This repo contains the Jupyter Notebooks and Flask app that documents the ETL (extract-transform-load) process for the Nieves Observer application.
The app is continuously seeding new catalogues to the app depending on educators' and students' interests and requests.
The app currently uses data from two catalogues:
- Messier
- Caldwell
The ETL process for each catalogue can be found in the etl_<catalogue>.ipynb
files.
All exoplanet data are derived from NASA's exoplanet database, with observatory-specific constraints set to the extraction. E.g., objects must be bright than 12 mags, transit periods must not last longer than 8 hours, etc.
Coming soon.
Work on the files in a Python shell such as pipenv
.
Clone the project
git clone [email protected]:nieves-observatory/observarium-etl.git
cd observarium-etl
Install all requisite libraries.
pipenv shell
pipenv install -r requirements.txt
The ETL process is developed using Jupyter Lab, and thus has Jupyter Lab already installed as a dependency in this repository.
jupyter lab
This ETL process is database agnostic--you can upload the data to any database of choice.
Observarium will be using MongoDB, which we can easily seed csv data with the Mongo Compass GUI.
The earlier version of Observarium uses a Postgres database, and you can follow the documentation here.
To load to Postgres, first create a Postgres database (e.g., we give the database a name of nieves_observer)

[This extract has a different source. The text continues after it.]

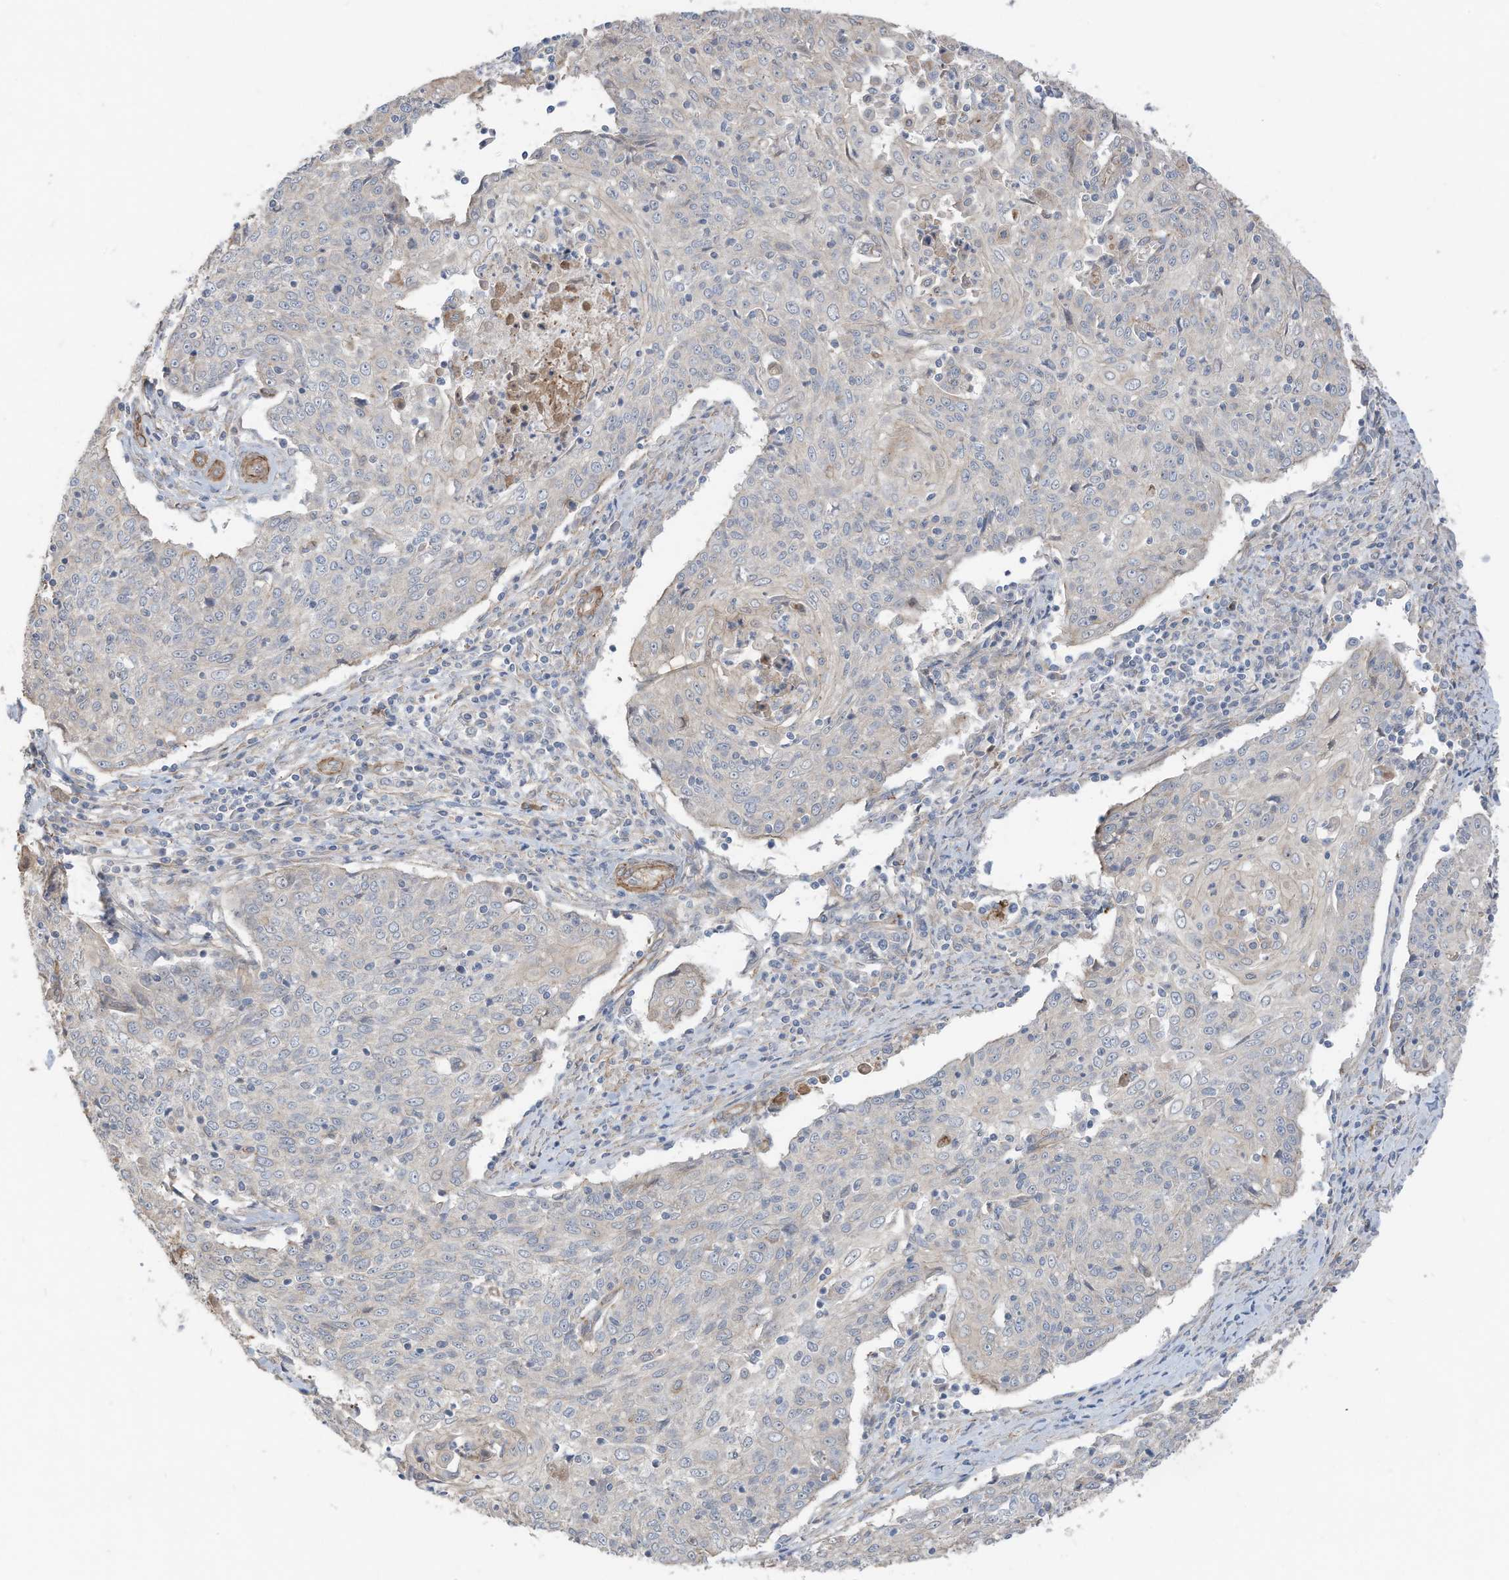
{"staining": {"intensity": "negative", "quantity": "none", "location": "none"}, "tissue": "cervical cancer", "cell_type": "Tumor cells", "image_type": "cancer", "snomed": [{"axis": "morphology", "description": "Squamous cell carcinoma, NOS"}, {"axis": "topography", "description": "Cervix"}], "caption": "Tumor cells are negative for brown protein staining in cervical cancer (squamous cell carcinoma).", "gene": "SLC17A7", "patient": {"sex": "female", "age": 48}}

createdb -U postgres nieves_observer
Update the database name in the load
python files. For example in load_dso.py
:
app.config['SQLALCHEMY_DATABASE_URI'] = "postgresql://postgres@localhost/nieves_observer"
...
db_conn = psycopg2.connect(host="localhost", port="5432",
dbname="nieves_observer", user="postgres")
Once you're ready to load, run the load file.
python load_dso.py